Available data:

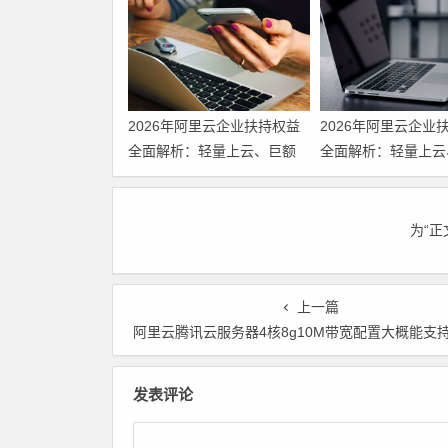
2026年阿里云企业扶持权益
2026年阿里云企业
全面解析：轻量上云、巨额
全面解析：轻量上云
补贴、专家护航三箭齐发 领
补贴、专家护航三箭
代金券
为“
上一篇
阿里云腾讯云服务器4核8g10M带宽配置大概能支持多少访问 代金券
发表评论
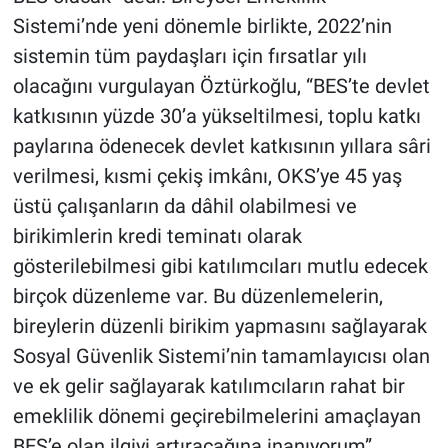
Sistemi’nde yeni dönemle birlikte, 2022’nin
sistemin tüm paydaşları için fırsatlar yılı
olacağını vurgulayan Öztürkoğlu, “BES’te devlet
katkısının yüzde 30’a yükseltilmesi, toplu katkı
paylarına ödenecek devlet katkısının yıllara sâri
verilmesi, kısmi çekiş imkânı, OKS’ye 45 yaş
üstü çalışanların da dâhil olabilmesi ve
birikimlerin kredi teminatı olarak
gösterilebilmesi gibi katılımcıları mutlu edecek
birçok düzenleme var. Bu düzenlemelerin,
bireylerin düzenli birikim yapmasını sağlayarak
Sosyal Güvenlik Sistemi’nin tamamlayıcısı olan
ve ek gelir sağlayarak katılımcıların rahat bir
emeklilik dönemi geçirebilmelerini amaçlayan
BES’e olan ilgiyi artıracağına inanıyorum”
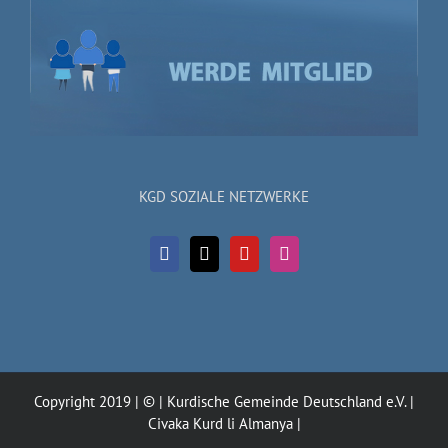
KGD SOZIALE NETZWERKE
Copyright 2019 | © | Kurdische Gemeinde Deutschland e.V. |
Civaka Kurd li Almanya |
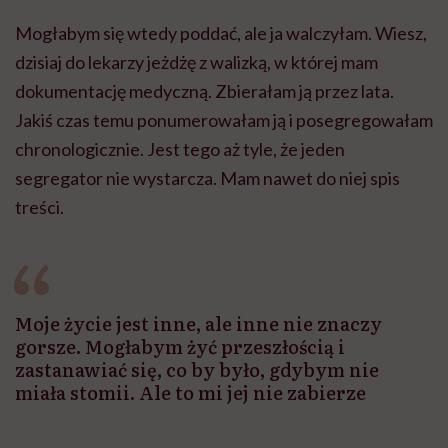
Mogłabym się wtedy poddać, ale ja walczyłam. Wiesz,
dzisiaj do lekarzy jeżdżę z walizką, w której mam
dokumentację medyczną. Zbierałam ją przez lata.
Jakiś czas temu ponumerowałam ją i posegregowałam
chronologicznie. Jest tego aż tyle, że jeden
segregator nie wystarcza. Mam nawet do niej spis
treści.
Moje życie jest inne, ale inne nie znaczy
gorsze. Mogłabym żyć przeszłością i
zastanawiać się, co by było, gdybym nie
miała stomii. Ale to mi jej nie zabierze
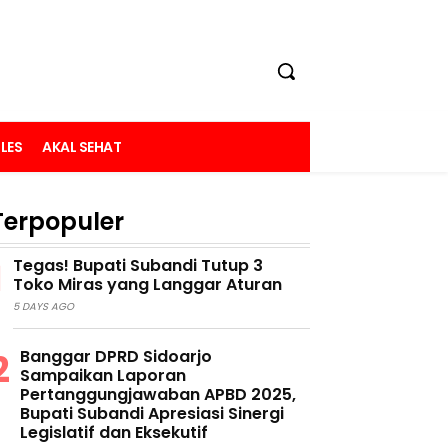
LES
AKAL SEHAT
Terpopuler
Tegas! Bupati Subandi Tutup 3
Toko Miras yang Langgar Aturan
5 DAYS AGO
Banggar DPRD Sidoarjo
Sampaikan Laporan
Pertanggungjawaban APBD 2025,
Bupati Subandi Apresiasi Sinergi
Legislatif dan Eksekutif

Exercise instructions: Beginning at the line that contains "bireylerin düzenli birikim", retype each line of the data above through the very last one. Do not retype the pictures.

Written answer:
bireylerin düzenli birikim yapmasını sağlayarak
Sosyal Güvenlik Sistemi’nin tamamlayıcısı olan
ve ek gelir sağlayarak katılımcıların rahat bir
emeklilik dönemi geçirebilmelerini amaçlayan
BES’e olan ilgiyi artıracağına inanıyorum”
KGD SOZIALE NETZWERKE
Copyright 2019 | © | Kurdische Gemeinde Deutschland e.V. |
Civaka Kurd li Almanya |
Mogłabym się wtedy poddać, ale ja walczyłam. Wiesz,
dzisiaj do lekarzy jeżdżę z walizką, w której mam
dokumentację medyczną. Zbierałam ją przez lata.
Jakiś czas temu ponumerowałam ją i posegregowałam
chronologicznie. Jest tego aż tyle, że jeden
segregator nie wystarcza. Mam nawet do niej spis
treści.
Moje życie jest inne, ale inne nie znaczy
gorsze. Mogłabym żyć przeszłością i
zastanawiać się, co by było, gdybym nie
miała stomii. Ale to mi jej nie zabierze
LES
AKAL SEHAT
Terpopuler
Tegas! Bupati Subandi Tutup 3
Toko Miras yang Langgar Aturan
5 DAYS AGO
Banggar DPRD Sidoarjo
Sampaikan Laporan
Pertanggungjawaban APBD 2025,
Bupati Subandi Apresiasi Sinergi
Legislatif dan Eksekutif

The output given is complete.